Activity. Update the lines of the material below by replacing "Алматы" with "Астана", keeping everything else the same. Leave the pictures out of your answer.

Supplied data START

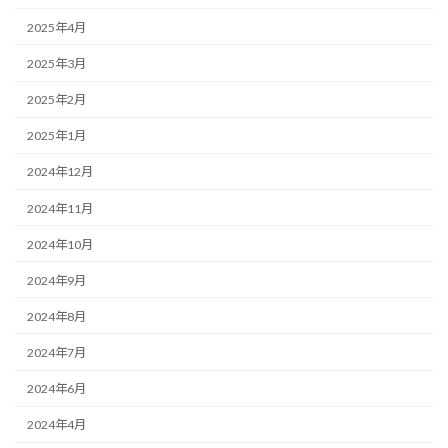
2025年4月
2025年3月
2025年2月
2025年1月
2024年12月
2024年11月
2024年10月
2024年9月
2024年8月
2024年7月
2024年6月
2024年4月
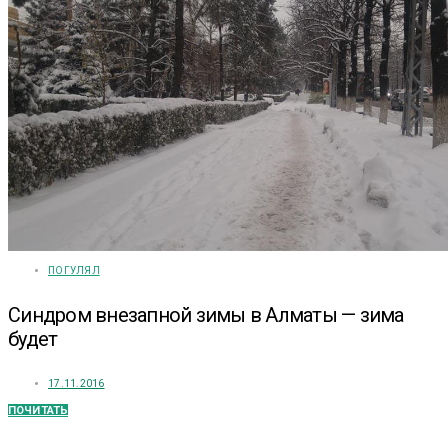
ПОГУЛЯЛ
Синдром внезапной зимы в Алматы — зима
будет
17.11.2016
ПОЧИТАТЬ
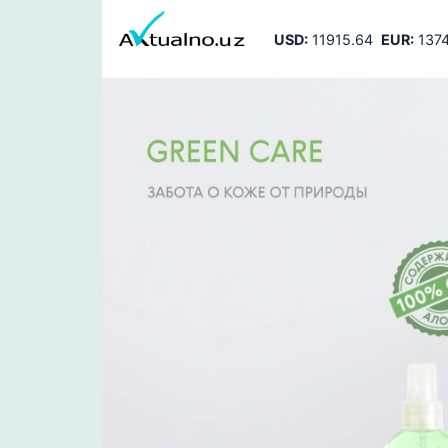
USD:
11915.64
EUR:
1374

Supplied data END

Solution for this problem.
2025年4月
2025年3月
2025年2月
2025年1月
2024年12月
2024年11月
2024年10月
2024年9月
2024年8月
2024年7月
2024年6月
2024年4月
ПОГУЛЯЛ
Синдром внезапной зимы в Астана — зима
будет
17.11.2016
ПОЧИТАТЬ
USD:
11915.64
EUR:
1374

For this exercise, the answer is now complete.